=== Available data ===
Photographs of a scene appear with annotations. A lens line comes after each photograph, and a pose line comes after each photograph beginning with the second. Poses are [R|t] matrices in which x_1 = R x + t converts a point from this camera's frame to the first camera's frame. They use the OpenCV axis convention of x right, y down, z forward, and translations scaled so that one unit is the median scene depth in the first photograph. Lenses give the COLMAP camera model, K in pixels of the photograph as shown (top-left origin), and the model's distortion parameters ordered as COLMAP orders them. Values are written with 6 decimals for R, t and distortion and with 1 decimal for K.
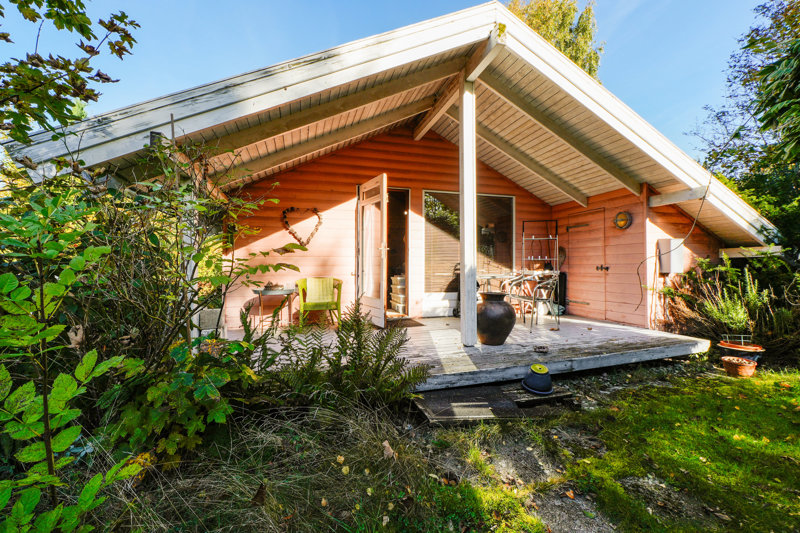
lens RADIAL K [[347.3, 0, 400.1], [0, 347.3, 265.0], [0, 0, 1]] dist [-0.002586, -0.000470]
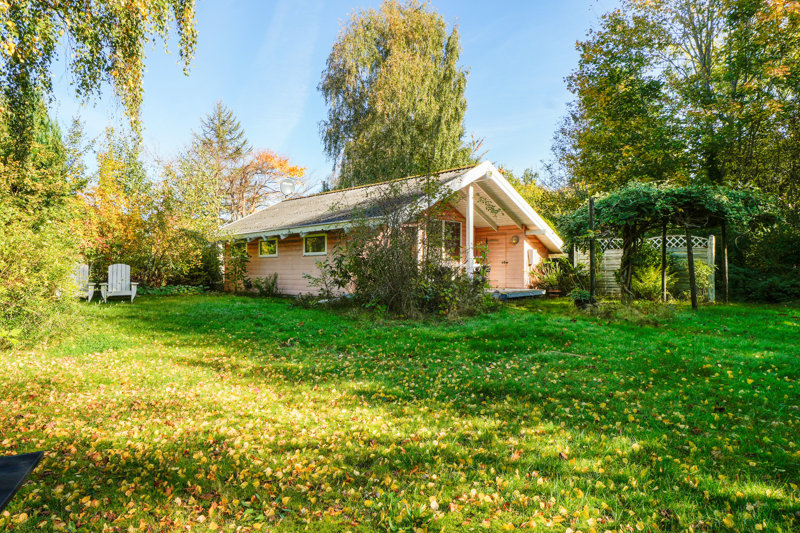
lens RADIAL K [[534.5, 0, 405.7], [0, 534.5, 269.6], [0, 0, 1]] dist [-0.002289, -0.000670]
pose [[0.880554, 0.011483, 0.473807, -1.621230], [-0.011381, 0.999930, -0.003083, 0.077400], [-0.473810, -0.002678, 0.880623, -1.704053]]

---

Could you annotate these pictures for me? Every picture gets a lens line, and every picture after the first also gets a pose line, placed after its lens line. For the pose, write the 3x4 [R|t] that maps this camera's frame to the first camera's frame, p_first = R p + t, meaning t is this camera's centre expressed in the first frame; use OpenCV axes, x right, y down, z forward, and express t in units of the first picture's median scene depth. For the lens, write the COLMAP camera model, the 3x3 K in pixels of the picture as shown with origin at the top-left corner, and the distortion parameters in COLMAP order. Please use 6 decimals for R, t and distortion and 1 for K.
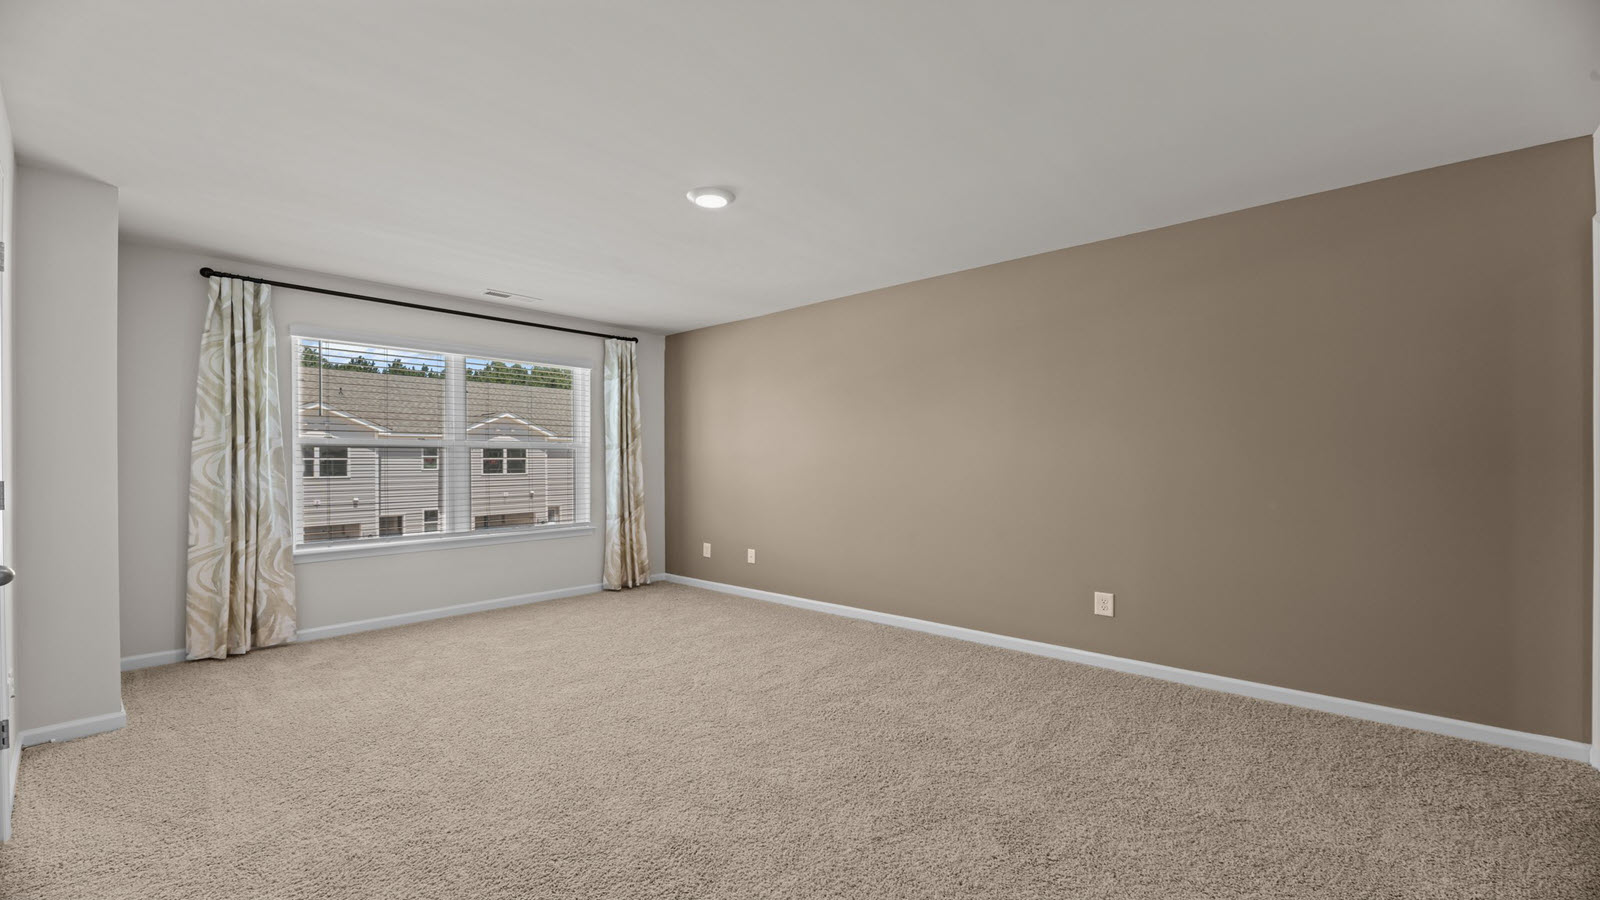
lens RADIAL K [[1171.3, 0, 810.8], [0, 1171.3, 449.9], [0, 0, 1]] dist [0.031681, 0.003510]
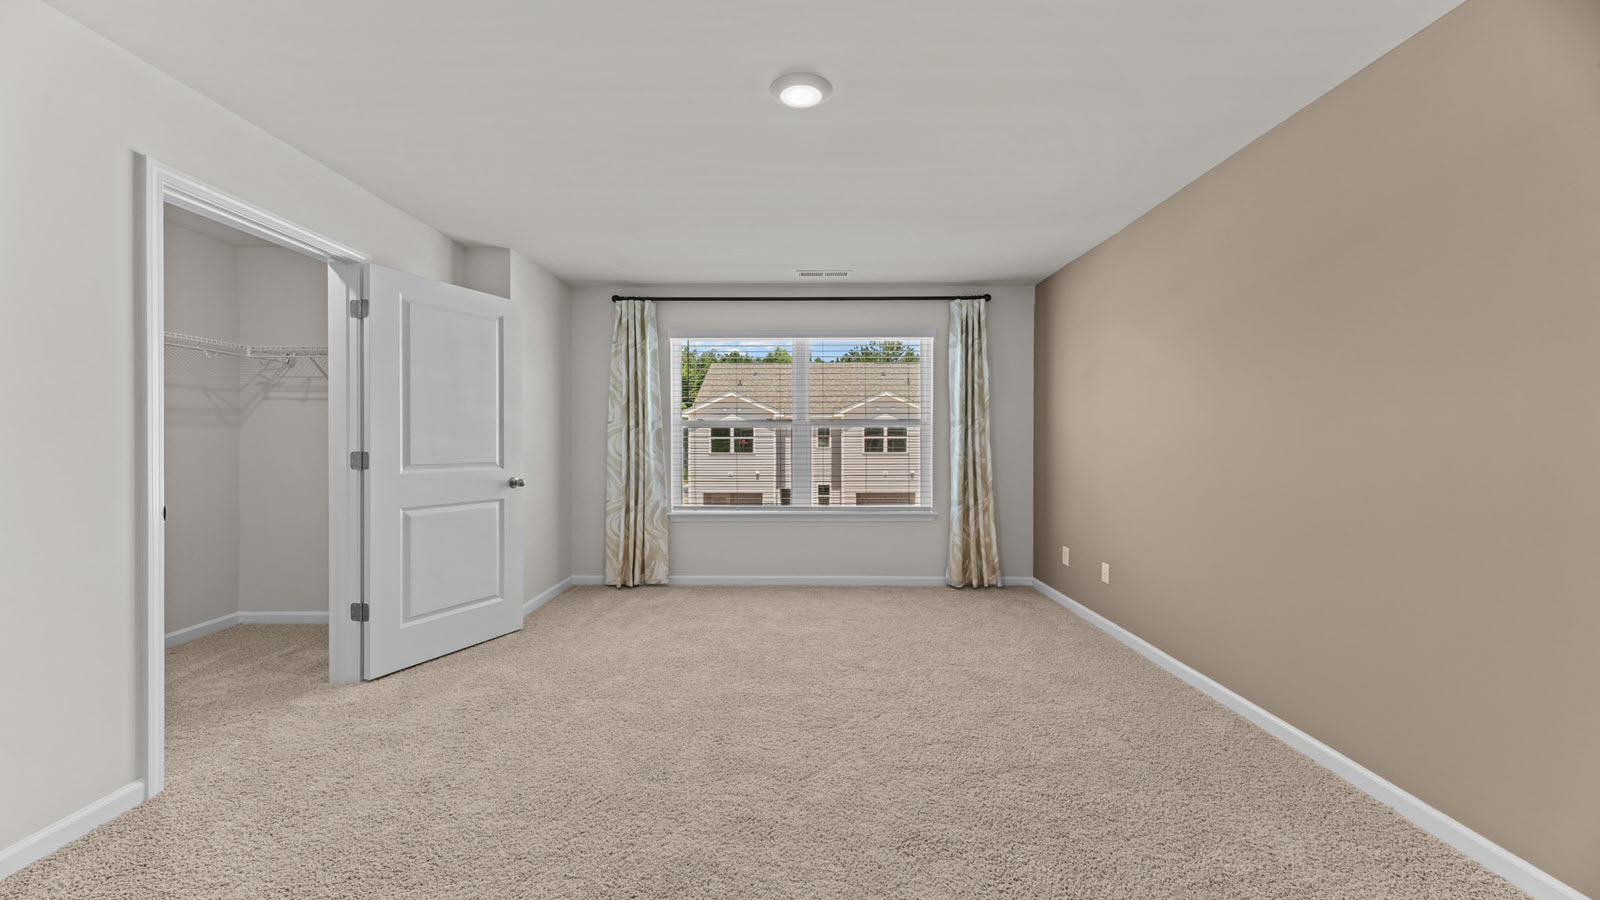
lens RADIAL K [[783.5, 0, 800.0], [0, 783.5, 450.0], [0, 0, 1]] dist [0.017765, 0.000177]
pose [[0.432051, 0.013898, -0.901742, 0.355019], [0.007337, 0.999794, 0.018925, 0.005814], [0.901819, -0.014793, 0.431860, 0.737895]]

---

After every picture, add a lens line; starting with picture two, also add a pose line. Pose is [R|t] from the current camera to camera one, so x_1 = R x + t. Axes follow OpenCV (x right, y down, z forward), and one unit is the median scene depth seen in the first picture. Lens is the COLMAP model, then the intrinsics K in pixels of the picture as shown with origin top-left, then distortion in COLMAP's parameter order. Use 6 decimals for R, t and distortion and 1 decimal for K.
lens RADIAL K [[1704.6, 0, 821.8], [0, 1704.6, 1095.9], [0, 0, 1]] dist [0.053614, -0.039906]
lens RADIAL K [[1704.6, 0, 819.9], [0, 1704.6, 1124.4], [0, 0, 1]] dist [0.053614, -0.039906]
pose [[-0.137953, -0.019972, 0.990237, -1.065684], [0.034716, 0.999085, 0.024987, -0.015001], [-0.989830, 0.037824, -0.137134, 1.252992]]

=== Task to carry out ===
Rewrite the part that opens with the line containing "Photographs of a" and closes with the line containing "-0.002678, 0.880623, -1.704053]]", substituting "transforms" for "converts" and leaving all else unchanged. Omit the pictures from your answer.

=== Answer space ===
Photographs of a scene appear with annotations. A lens line comes after each photograph, and a pose line comes after each photograph beginning with the second. Poses are [R|t] matrices in which x_1 = R x + t transforms a point from this camera's frame to the first camera's frame. They use the OpenCV axis convention of x right, y down, z forward, and translations scaled so that one unit is the median scene depth in the first photograph. Lenses give the COLMAP camera model, K in pixels of the photograph as shown (top-left origin), and the model's distortion parameters ordered as COLMAP orders them. Values are written with 6 decimals for R, t and distortion and with 1 decimal for K.
lens RADIAL K [[347.3, 0, 400.1], [0, 347.3, 265.0], [0, 0, 1]] dist [-0.002586, -0.000470]
lens RADIAL K [[534.5, 0, 405.7], [0, 534.5, 269.6], [0, 0, 1]] dist [-0.002289, -0.000670]
pose [[0.880554, 0.011483, 0.473807, -1.621230], [-0.011381, 0.999930, -0.003083, 0.077400], [-0.473810, -0.002678, 0.880623, -1.704053]]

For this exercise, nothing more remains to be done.